В моем воображении родилась фигура, она еще не обрела очертаний, однако я уже знал, чем она окажется, вернее кем. Человеком, конечно же. Он двигался вдоль дороги, которая пока не существовала, но скоро должна была появиться откуда-то из глубин моего подсознания. Я знал, куда идет этот человек, по отношению к чему он совершает некие ритмичные телодвижения, которые повторялись изо дня в день. Знал, но меня интересовало не это. Его ноги работали так размеренно, что казалось, будто они ускоряются с каждой секундой, более того сливаются в размытый центрифугирующий сектор. Правая рука сжимала квадратную сумку, доверху набитую железными приборами, которые странно скрежетали по поверхности моей черепной коробки. Через секунду-другую ходьба его распалась на два полупустых восприятия действительности, а они, в свою очередь, превратились в раздвоенное и бессмысленно хохочущее чудовище. Оно клонилось вниз, грозя земле громадной фантастической тенью, клевало застывающий воздух. Тень над миром сменяла лишние мысли, между тем, эта тень ими же и являлась. Бр-р-р… мысли и видения расползались, лезли в полуприкрытые глаза, щекотали роговицу, которая, казалось, увеличивалась в размерах и давила на пространство комнаты. Воздух сопротивлялся, ему уже некуда было деваться, он пытался убежать, ускользнуть, однако безуспешно – окна были плотно закрыты, между входной дверью и полом не просматривалось ни единой щелочки. Я сделал вдох. Я был спасен и воздух тоже спасен, снова жизнь и снова дыхание…
Откуда ни возьмись за окном материализовались деревья, тени их старались проникнуть в комнату, но, ударяясь о стекло, выбивали лишь искры лунного света. При этом луна еще не взошла, и кучевые облака цвета маренго, не желая перемешиваться с туманом земли и тусклым молочным светом уличных фонарей, соединялись на небе тяжелым занавесом.

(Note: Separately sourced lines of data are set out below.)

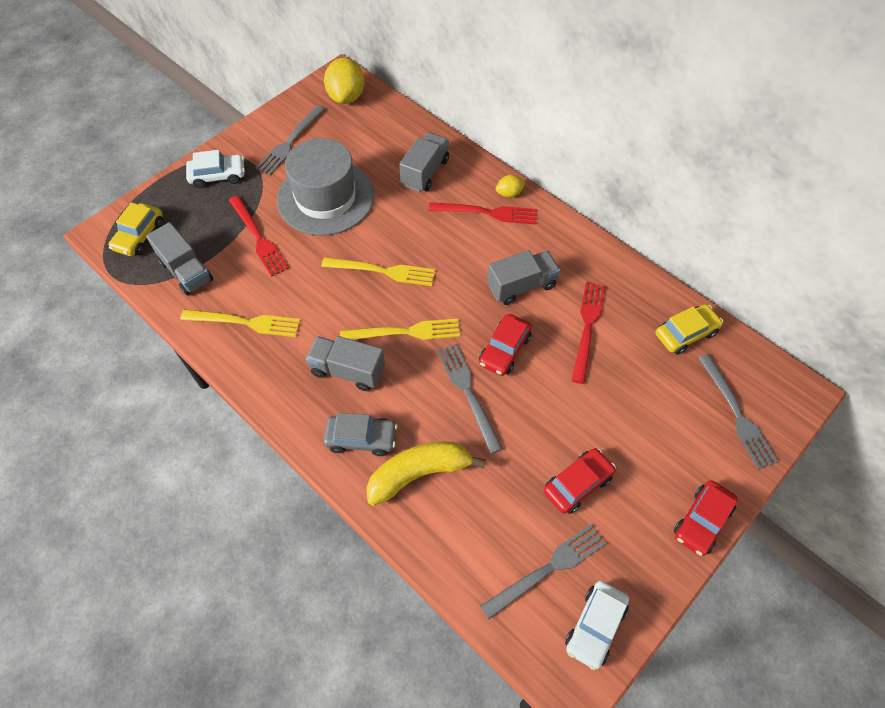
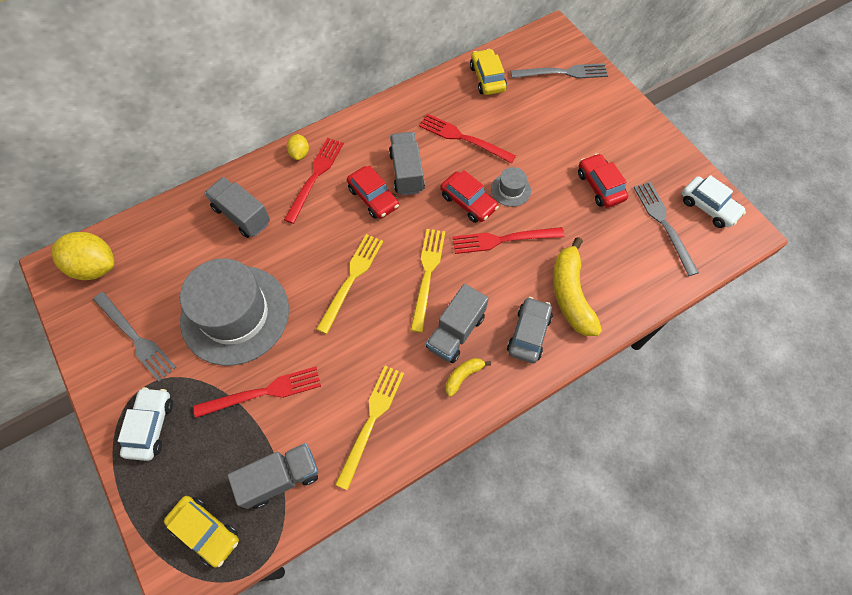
camera: 75 degrees left, 5 degrees up
grey fork [437,344,503,454] -> red fork [452,227,565,254]
red car [674,480,738,556] -> red car moved to [347,165,399,219]
none -> yellow banana [446,358,491,397]
none -> grey hat [491,167,531,207]

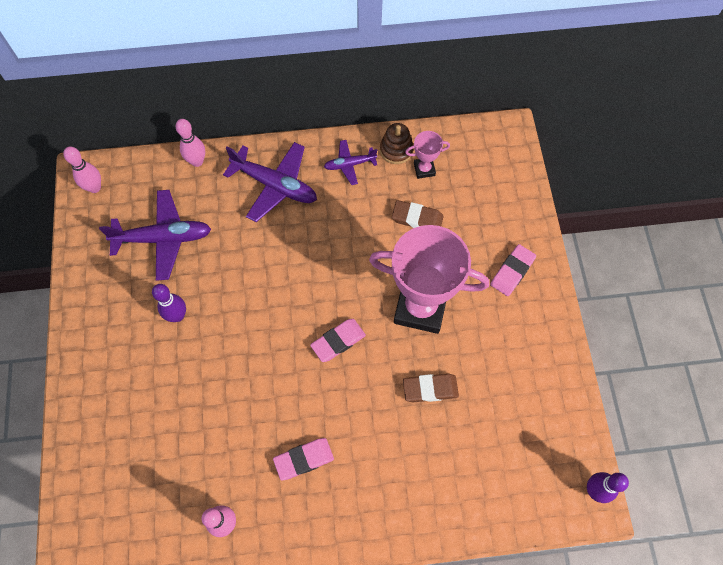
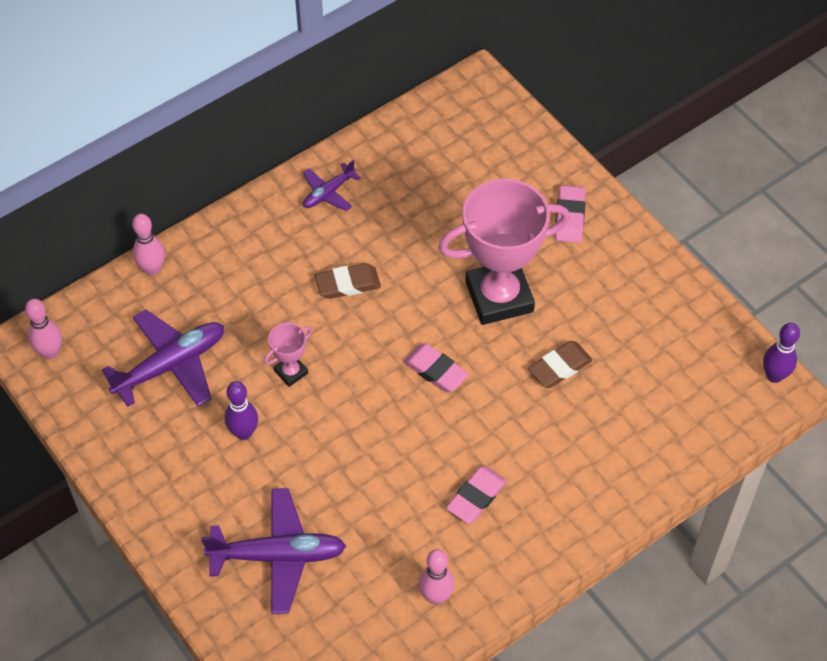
camera: 30 degrees left, 10 degrees down
purple plane [223,142,317,222] -> purple plane moved to [201,488,346,614]
pink eraser [310,319,366,362] -> pink eraser turned 75 degrees counterclockwise [403,343,469,392]
brown stacking toy [380,123,413,164] -> none
brown eraser [392,200,444,228] -> brown eraser moved to [315,263,381,299]
pink trophy [405,131,450,179] -> pink trophy moved to [264,323,312,387]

И снова мое воображение нарисовало человеческую фигуру, двигавшуюся вперед. Казалось, мимо нее скользили все новые и новые постройки, деревья, ограды, а на самом деле это память была коротка и обманывала восприятие, такое легковерное и нечеткое. И дорога, по которой шел человек, вовсе не являлась прямой, ибо конец ее совпадал с началом.
Но вот он остановился. Он у цели, к которой двигался и которую, в то же время, несколько раз проходил мимо, потому что ему необходимо было сделать еще несколько кругов, установленных общественными предписаниями. Некая постройка теперь расплывалась перед ним синим пятном. (Пусть это будет место его работы – все равно.) Завтра он повторит то же самое и будет считать, что в его однообразных действиях есть какой-то смысл.
Я знал, через несколько секунд синее пятно начнет пожирать его, сначала пропадут голова и руки, а затем все остальное.
VIРано утром, в девять часов меня разбудил Кошкин, и сказал, что я избран N.
– Не может быть! – я протер глаза.
– Да-да, вы будущий президент России. Вас искали и теперь нашли. Смута закончена. Однако… прежде чем вас изберут, вам необходимо дойти до определенной кондиции.
– Какой еще кондиции?
– Я об этом, – Кошкин поднял над головой сумку, которая все это время стояла на полу. В ней что-то звякнуло. Конечно, я сразу догадался что!
– Это водка?
– Разумеется. Три бутылки. Вам на весь день. В столовую теперь лучше не ходить. И кстати, отдайте свой галстук. Где он?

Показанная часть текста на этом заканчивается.